I have killed characters for many reasons depending on the book or series. Not all of them deserved to die and some it was agonizing to have to do it. It was a matter of what was needed to move the story forward and fulfill their destiny. I cried for them. I cried as I killed them and in one case I closed my computer and mourned for nearly a week because of how much it tugged at my heart.
A few years ago I saw a post online about one of my favorite authors, Sir Terry Pratchett. He had succumbed to Alzheimer's and passed away. I own his entire Discworld series and have loved his humorous satyrical style for many years. I joined together with writers and readers from around the world to mourn the loss of an icon and bring awareness to a disease that affects so many including those in our literary world.

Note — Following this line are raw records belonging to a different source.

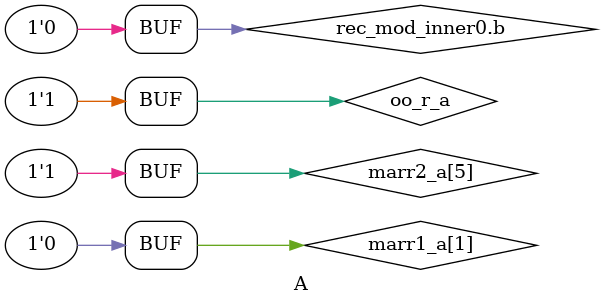
<source format=sv>

module B_top // "b_mod"
(
);


//------------------------------------------------------------------------------

A a_mod
(

);

endmodule



//==============================================================================
//
// Module: A (test_array_method2.cpp:115:5)
//
module A // "b_mod.a_mod"
(
);

// SystemC signals

//------------------------------------------------------------------------------
// Method process: rec_mod_arr1 (test_array_method2.cpp:44:5) 

// Process-local variables
logic marr1_a[2];
logic signed [31:0] marr1_b[2];
logic marr2_a[2][3];
logic signed [31:0] marr2_b[2][3];

always_comb 
begin : rec_mod_arr1     // test_array_method2.cpp:44:5
    integer c;
    marr1_a[1] = 0;
    marr2_a[1][2] = !marr1_a[1];
    c = marr2_b[1][0] + marr1_b[0];
end

//------------------------------------------------------------------------------
// Method process: rec_mod_inner0 (test_array_method2.cpp:80:5) 

// Process-local variables
logic oo_r_a;

always_comb 
begin : rec_mod_inner0     // test_array_method2.cpp:80:5
    logic b;
    oo_r_a = 1;
    b = !oo_r_a;
end

endmodule



</source>
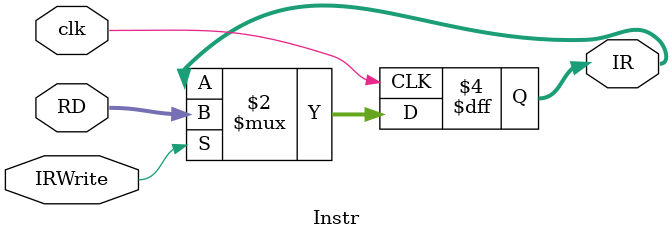
<source format=v>
`timescale 1ns / 1ps


module Instr(
input IRWrite,
input clk,
input [31:0]RD,
output reg [31:0]IR
    );
	always@(posedge clk)
	if (IRWrite)
	IR<=RD;
endmodule

</source>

Several weeks ago I had to make the difficult decision to step away from and hand over my animal anthology charity series Rescue Me. I started by speaking with those closest to me, my boyfriend and my mom (also my manager). They both comforted me as I agonized over the choice but ultimately I decided that walking away and letting someone else take over while I focus on hands on volunteering and local shelters was the better move for everyone. Next I contacted my other half from Rock & Roll Saved My Soul charity publishing to let her know my decision. She agreed to take over through her team so that I could step away.
The announcement was made public to the team a few days later. I have put off the last two parts which were sending the official message to the contributors and officially deleting the Facebook page I had created for the series. Today was the day I thought I had steeled my heart enough to do it. I emailed the contributors with a message of thanks and who to follow up with in the future if they wished to continue with the project. I then sat and stared at my computer for almost twenty minutes before I could confirm the deletion of the page that has meant so much to me for three years. I saved the pictures I had uploaded and finally confirmed the deletion.
This one is going to stick with me for awhile. I may have to try and hide in my fictional world for the next day or two until my head, heart and soul have a chance to come to terms with how much it hurt to say goodbye.